● **EXERCISE GOAL**
In the records below, begin at the line that has "Oliver Stone has" and stop after the line that has "military industrial complex"; quote those lines verbatim and nothing more.

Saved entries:
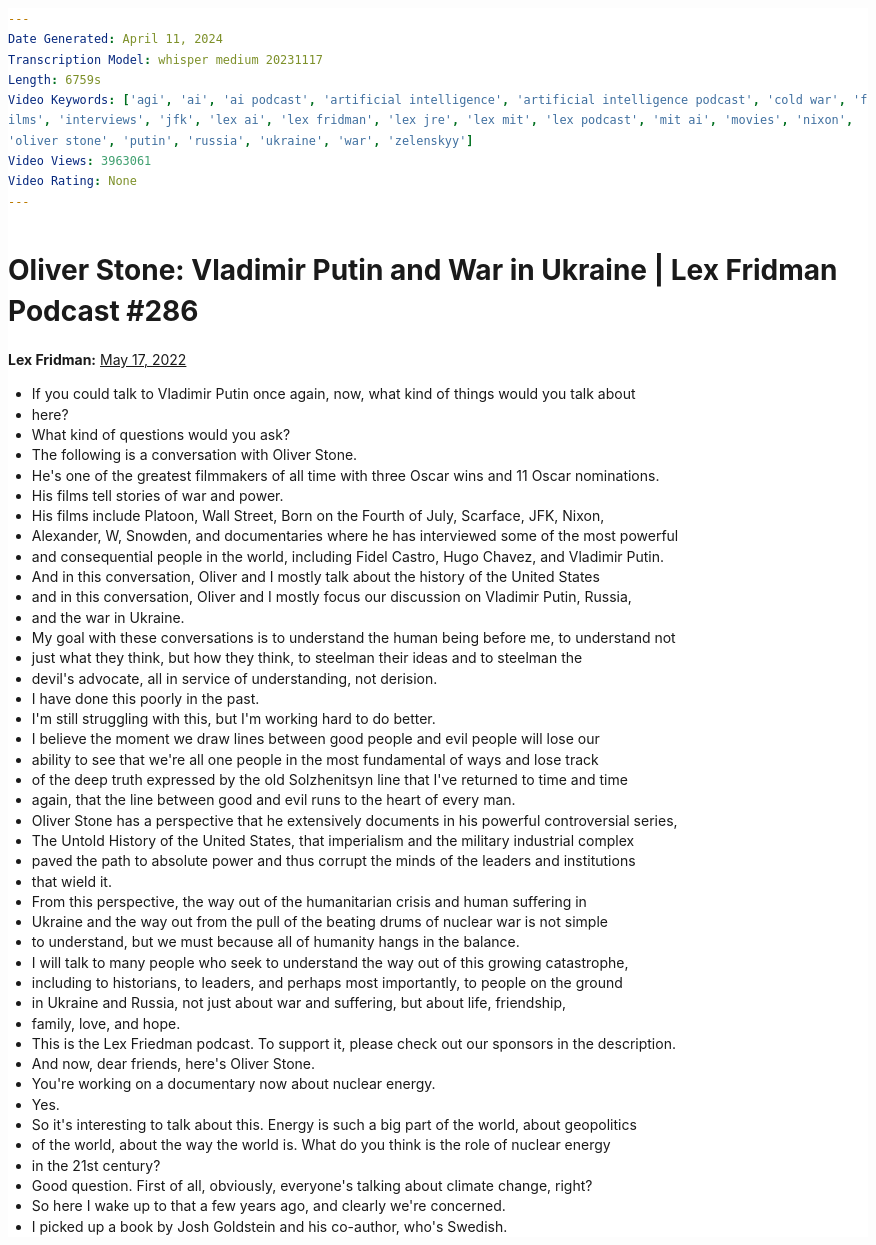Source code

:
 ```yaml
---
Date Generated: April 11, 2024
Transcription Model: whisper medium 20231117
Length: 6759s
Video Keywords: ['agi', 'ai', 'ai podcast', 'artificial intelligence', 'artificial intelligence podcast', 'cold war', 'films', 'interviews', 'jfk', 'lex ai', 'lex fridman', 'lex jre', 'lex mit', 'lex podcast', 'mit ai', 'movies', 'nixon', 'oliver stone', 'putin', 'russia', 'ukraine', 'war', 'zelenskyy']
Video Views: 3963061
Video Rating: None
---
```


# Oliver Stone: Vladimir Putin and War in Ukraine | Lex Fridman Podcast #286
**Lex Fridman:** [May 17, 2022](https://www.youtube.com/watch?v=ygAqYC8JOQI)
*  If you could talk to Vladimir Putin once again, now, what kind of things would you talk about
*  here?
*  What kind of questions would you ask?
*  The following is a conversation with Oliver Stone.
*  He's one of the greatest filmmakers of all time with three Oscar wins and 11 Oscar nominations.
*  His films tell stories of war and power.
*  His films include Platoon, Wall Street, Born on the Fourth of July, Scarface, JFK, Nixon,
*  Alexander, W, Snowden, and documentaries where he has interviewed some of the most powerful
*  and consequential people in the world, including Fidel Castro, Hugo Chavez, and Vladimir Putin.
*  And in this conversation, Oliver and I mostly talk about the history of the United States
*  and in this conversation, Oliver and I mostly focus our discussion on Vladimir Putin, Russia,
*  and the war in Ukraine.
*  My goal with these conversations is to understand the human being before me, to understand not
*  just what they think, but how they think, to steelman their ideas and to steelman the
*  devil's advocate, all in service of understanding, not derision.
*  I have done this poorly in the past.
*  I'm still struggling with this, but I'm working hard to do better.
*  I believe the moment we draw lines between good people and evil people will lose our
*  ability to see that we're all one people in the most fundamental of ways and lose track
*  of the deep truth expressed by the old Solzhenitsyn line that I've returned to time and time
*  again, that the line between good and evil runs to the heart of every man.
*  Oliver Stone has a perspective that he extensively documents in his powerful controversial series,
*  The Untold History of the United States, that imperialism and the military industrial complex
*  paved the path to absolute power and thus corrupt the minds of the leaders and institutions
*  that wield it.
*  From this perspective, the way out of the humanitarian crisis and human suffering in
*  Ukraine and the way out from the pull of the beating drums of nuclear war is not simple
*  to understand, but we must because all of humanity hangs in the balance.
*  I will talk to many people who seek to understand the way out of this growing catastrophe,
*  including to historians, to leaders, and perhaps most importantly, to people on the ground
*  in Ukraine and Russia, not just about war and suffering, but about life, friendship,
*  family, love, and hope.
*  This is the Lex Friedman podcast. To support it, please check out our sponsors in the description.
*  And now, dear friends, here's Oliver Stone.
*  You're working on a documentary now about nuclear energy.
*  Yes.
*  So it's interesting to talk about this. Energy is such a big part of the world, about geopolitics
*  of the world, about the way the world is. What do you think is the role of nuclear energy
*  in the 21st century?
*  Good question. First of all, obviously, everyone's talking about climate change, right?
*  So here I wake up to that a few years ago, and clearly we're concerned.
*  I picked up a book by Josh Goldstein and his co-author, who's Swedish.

* * *

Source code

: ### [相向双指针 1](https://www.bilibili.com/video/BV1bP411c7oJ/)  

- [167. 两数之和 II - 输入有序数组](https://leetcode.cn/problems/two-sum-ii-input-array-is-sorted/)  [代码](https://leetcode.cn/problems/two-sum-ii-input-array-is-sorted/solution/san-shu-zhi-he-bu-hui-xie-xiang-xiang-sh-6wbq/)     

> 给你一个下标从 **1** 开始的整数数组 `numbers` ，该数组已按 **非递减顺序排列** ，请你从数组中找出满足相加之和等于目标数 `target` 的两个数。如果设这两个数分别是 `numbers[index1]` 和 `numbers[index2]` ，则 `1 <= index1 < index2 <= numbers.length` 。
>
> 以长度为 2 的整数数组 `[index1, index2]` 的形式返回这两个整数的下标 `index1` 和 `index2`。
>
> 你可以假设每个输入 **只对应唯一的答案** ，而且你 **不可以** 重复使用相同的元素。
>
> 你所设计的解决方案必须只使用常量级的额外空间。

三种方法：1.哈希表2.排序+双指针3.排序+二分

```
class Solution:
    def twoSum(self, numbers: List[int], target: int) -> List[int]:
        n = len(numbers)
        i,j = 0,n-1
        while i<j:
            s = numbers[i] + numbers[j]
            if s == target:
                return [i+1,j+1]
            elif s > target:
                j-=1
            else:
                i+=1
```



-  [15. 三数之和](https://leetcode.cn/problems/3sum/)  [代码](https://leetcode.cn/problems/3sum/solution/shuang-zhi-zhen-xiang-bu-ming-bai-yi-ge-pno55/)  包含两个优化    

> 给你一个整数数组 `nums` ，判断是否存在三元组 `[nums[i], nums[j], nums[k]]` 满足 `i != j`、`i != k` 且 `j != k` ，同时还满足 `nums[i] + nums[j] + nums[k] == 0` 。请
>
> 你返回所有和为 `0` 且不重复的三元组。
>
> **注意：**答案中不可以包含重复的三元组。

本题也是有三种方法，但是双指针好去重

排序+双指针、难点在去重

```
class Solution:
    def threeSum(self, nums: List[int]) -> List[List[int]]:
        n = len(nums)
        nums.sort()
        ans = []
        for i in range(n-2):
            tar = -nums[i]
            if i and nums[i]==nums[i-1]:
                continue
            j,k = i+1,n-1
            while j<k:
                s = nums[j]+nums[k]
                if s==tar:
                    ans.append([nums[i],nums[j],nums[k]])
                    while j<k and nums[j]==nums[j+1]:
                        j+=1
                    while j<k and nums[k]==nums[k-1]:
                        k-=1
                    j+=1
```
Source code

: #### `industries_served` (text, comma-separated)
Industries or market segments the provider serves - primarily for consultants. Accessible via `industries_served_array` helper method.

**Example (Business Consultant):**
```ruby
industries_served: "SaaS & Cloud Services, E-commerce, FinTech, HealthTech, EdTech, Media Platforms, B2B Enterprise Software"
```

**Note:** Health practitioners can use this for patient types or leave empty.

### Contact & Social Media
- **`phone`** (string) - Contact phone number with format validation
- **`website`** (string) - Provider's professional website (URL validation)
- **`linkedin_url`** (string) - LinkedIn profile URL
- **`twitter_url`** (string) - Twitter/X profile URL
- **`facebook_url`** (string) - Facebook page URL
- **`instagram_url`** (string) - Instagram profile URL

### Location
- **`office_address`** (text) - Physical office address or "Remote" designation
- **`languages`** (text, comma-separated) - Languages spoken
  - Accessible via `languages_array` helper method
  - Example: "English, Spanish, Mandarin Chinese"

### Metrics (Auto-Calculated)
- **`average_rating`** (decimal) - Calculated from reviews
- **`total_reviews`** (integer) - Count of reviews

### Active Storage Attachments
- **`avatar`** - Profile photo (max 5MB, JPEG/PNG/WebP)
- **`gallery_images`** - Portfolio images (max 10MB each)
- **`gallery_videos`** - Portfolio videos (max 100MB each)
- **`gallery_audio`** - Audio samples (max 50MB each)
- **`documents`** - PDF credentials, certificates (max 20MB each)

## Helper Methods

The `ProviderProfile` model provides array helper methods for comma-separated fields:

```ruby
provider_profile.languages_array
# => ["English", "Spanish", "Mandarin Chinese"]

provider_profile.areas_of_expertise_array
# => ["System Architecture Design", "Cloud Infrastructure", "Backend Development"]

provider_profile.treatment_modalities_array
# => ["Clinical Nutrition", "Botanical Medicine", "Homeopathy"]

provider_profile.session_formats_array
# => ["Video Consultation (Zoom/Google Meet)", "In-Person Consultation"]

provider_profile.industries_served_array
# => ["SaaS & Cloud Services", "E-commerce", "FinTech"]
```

---

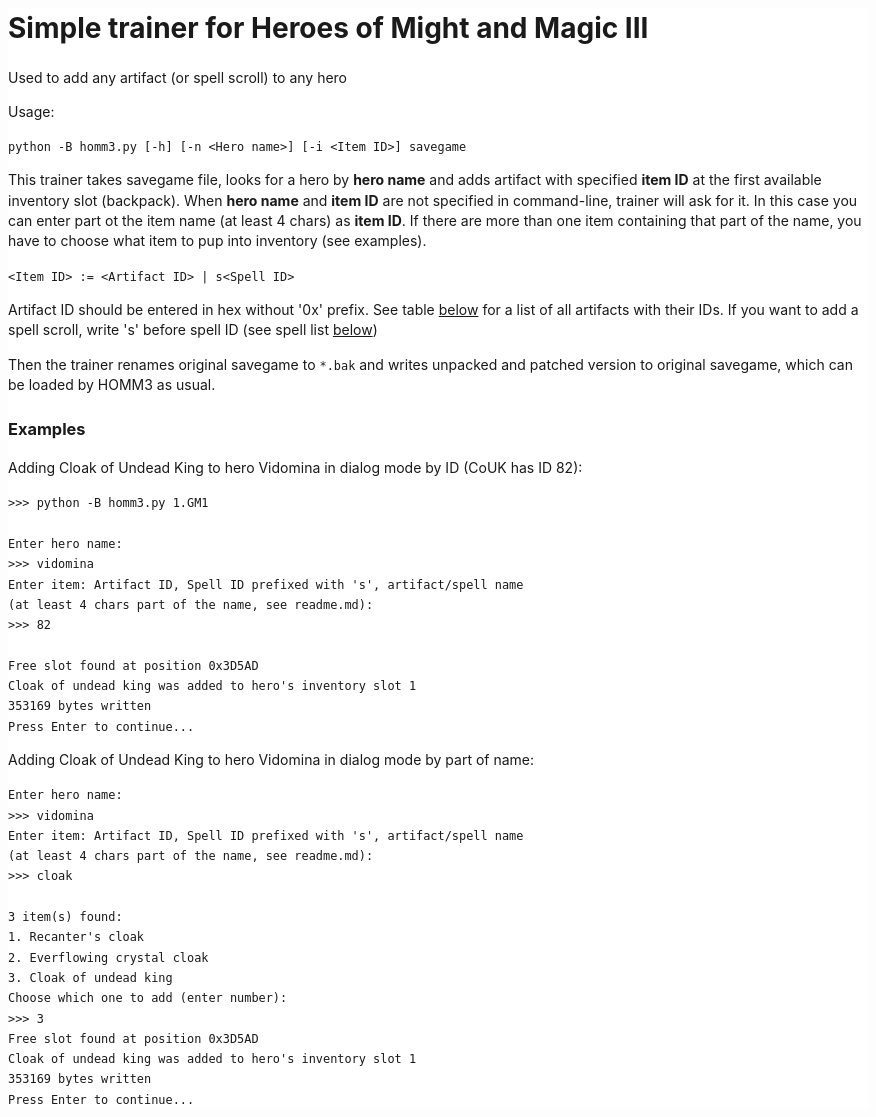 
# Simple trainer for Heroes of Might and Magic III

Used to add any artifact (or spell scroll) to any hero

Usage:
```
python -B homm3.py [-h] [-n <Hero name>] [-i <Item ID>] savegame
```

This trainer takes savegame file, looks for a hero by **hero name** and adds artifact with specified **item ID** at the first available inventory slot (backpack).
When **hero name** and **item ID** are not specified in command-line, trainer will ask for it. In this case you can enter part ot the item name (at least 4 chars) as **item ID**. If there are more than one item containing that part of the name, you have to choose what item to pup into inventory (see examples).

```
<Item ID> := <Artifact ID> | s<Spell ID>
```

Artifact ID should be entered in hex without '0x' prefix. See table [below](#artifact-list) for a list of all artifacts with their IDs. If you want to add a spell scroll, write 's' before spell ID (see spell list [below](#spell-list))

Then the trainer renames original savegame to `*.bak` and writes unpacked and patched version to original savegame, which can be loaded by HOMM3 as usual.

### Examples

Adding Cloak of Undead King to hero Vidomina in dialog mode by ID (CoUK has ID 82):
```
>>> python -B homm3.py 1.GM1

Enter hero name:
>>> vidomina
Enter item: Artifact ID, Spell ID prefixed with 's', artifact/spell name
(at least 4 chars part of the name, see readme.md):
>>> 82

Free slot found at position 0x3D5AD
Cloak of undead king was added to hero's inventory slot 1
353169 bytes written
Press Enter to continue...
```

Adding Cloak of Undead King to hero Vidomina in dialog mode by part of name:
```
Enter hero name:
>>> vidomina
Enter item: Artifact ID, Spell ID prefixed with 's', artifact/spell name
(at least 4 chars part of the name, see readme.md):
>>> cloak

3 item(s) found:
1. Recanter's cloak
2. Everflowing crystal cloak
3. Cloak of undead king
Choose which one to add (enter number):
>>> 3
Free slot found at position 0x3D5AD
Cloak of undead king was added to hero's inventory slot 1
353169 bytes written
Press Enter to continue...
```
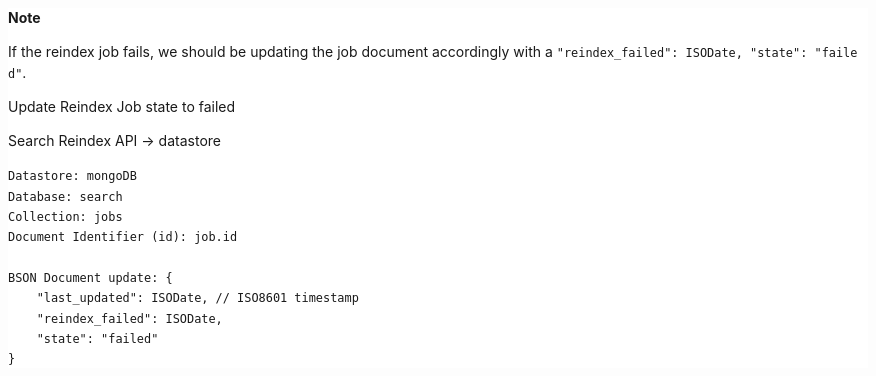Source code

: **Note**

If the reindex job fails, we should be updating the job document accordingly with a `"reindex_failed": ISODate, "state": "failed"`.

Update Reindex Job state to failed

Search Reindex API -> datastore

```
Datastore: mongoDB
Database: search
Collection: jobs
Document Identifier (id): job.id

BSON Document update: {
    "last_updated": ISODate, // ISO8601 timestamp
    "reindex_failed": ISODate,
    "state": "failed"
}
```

● **SOLUTION**
*  Oliver Stone has a perspective that he extensively documents in his powerful controversial series,
*  The Untold History of the United States, that imperialism and the military industrial complex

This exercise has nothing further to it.